The Nothing Phone 3a remains the most recognizable smartphone in its price segment. The transparent back panel with glass, Glyph lighting, and the round camera module in Pixel style — all of this instantly sets it apart from the crowd of identical Chinese mid-rangers. A beautiful smartphone that sits perfectly in the hand, and after six months my eyes still haven’t grown tired of it — which is rare for me.

Everyone is genuinely curious about what phone this is

The main problem is cases. A transparent case yellows after just a couple of months, and opaque ones completely cover up that very Nothing design that people buy the phone for. I settled on a model from Nillkin — a compromise option that I eventually got used to, but the disappointment lingered: you want to carry the phone the way it was designed to look.

The Glyph lighting, however, was a pleasant surprise: you don’t get tired of it at all if you set up the flashing correctly and lower the brightness. On factory settings, the strips flash so intensely that it feels like an amusement ride, but after half an hour in the settings, you get something unobtrusive and even stylish. People I showed the Nothing Phone 3a to were amazed specifically by the transparent body — the light notification is just a nice bonus, not the main feature.

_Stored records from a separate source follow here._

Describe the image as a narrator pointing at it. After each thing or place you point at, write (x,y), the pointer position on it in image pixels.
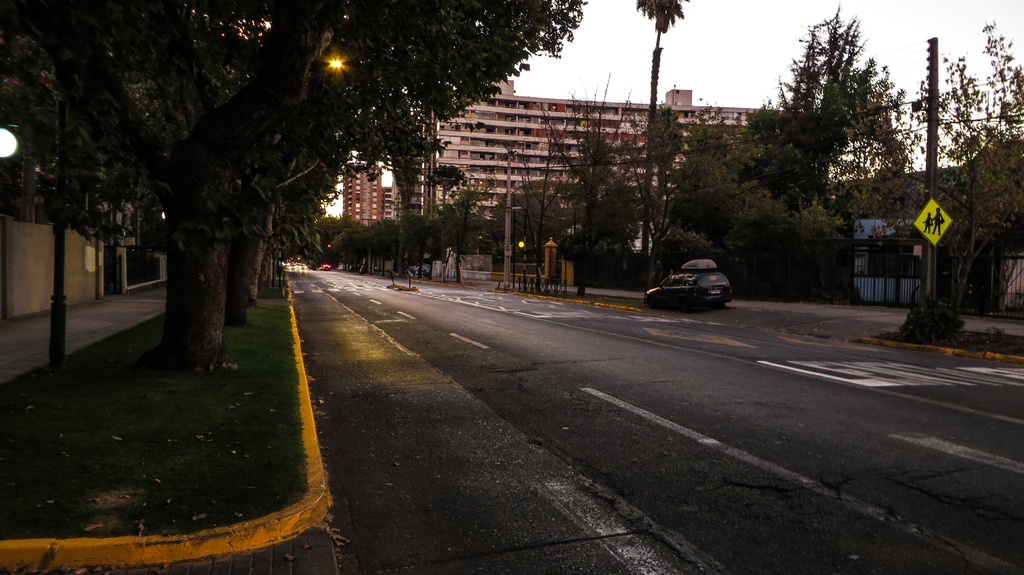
In this picture we can see a road (680,471), on this road (688,468) we can see a vehicle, here we can see buildings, sign board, trees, electric poles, lights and we can see sky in the background (842,8).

Nothing Phone 3a Performance and Nothing OS

Performance is top-notch. The Nothing OS firmware is smooth, apps open quickly, and I recorded virtually no obvious freezes over half a year. Games and heavy apps run without surprises on the Snapdragon 7s Gen 3 processor: not flagship level, but there’s more than enough power headroom for any everyday scenario. Over 1 million points in AnTuTu, which is reassuring.

Nothing OS is genuinely pleasant and resembles stock Android

But there are a couple of bottlenecks. If you open a streaming app with a large file list, it can take an unreasonably long time to load. The same goes for uploading photos to the cloud — you have to wait. It’s not critical, but in 2026 you expect snappier handling of large data sets from a smartphone at this price point.

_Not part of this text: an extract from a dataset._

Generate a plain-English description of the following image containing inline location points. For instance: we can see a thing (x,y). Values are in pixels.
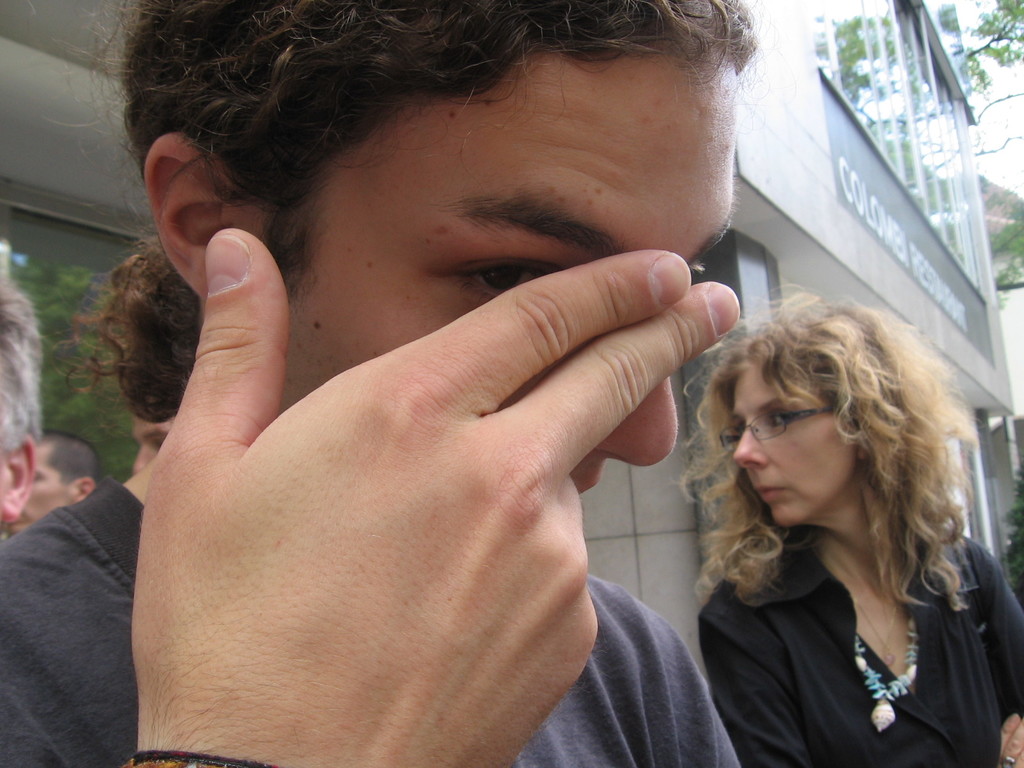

On the other hand, the clean Nothing OS is minimalist: there aren’t any elaborate features like HyperOS, but there’s also no AI being shoved literally everywhere like in other firmware. It’s easy to figure out, and ads and system bloatware are completely absent. The ecosystem was a separate delight: Nothing earbuds and watches are configured through a single Nothing X app, and it works just as neatly as everything else from the brand.

Nothing Phone 3a Camera and Sound — What the Smartphone Is Really Capable Of

The camera on the Nothing Phone 3a is simply decent — no grand superlatives. A triple camera setup with a 50 MP main sensor and OIS, a 50 MP telephoto with 2x optical zoom, and an 8 MP ultra-wide. The main camera shoots on par with the iPhone 15 Plus: images are vibrant with good detail, but you wouldn’t call them masterpieces.

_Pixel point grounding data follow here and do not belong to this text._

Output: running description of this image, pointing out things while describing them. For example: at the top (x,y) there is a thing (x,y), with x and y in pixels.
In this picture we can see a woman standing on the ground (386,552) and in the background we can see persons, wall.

This is how a mid-ranger for 23k rubles takes photos

The smartphone takes excellent photos of cats. I’m ready to forgive it any sins for that, because what could be more important than cats?

The smartphone definitely loves cats

Video is also fine, but here the iPhone is objectively ahead. As for the Moon, the smartphone shamelessly enhances it, as if you’re looking at it through a telescope.

The smartphone shamelessly renders the Moon when zooming in

In the evenings, there are no problems taking photos either. Just pull it out and get a great shot even in dim light.

Evening photos turn out quite decent thanks to night mode

The weak spot is the ultra-wide camera at 8 MP. In 2026, that’s frankly not enough: colors more or less match the main module, but detail drops off, and in twilight the shots turn into mush. There’s also a slight shutter lag when shooting moving objects — even with OIS, shots sometimes come out blurry. For a blogger, this would be a limitation; for everyday tasks — social media, messengers, casual shots — the cameras are more than sufficient.

I want to separately note the sound: it’s genuinely excellent and noticeably doesn’t lose to iPhone. The stereo speakers are loud, detailed, with clear bass — watching movies and listening to podcasts without headphones is a pleasure. For a mid-range smartphone, this is above the expected level.